§ **WHAT TO PRODUCE**:
Each entry below must come back exactly as written, without its pictures.

[Saved data entries]

········

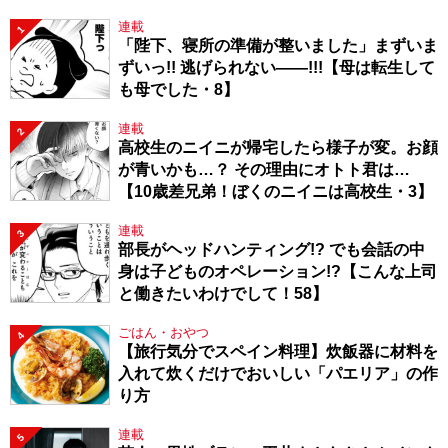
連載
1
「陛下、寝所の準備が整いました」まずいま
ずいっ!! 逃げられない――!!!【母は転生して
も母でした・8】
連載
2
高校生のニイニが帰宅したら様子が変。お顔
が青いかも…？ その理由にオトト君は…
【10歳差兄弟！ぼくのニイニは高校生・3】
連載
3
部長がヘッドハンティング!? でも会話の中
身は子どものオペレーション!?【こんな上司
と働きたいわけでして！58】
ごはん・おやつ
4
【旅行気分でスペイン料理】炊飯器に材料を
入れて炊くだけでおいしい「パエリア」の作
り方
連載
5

········

§ **SOLUTION TO THIS PROBLEM**:
連載
1
「陛下、寝所の準備が整いました」まずいま
ずいっ!! 逃げられない――!!!【母は転生して
も母でした・8】
連載
2
高校生のニイニが帰宅したら様子が変。お顔
が青いかも…？ その理由にオトト君は…
【10歳差兄弟！ぼくのニイニは高校生・3】
連載
3
部長がヘッドハンティング!? でも会話の中
身は子どものオペレーション!?【こんな上司
と働きたいわけでして！58】
ごはん・おやつ
4
【旅行気分でスペイン料理】炊飯器に材料を
入れて炊くだけでおいしい「パエリア」の作
り方
連載
5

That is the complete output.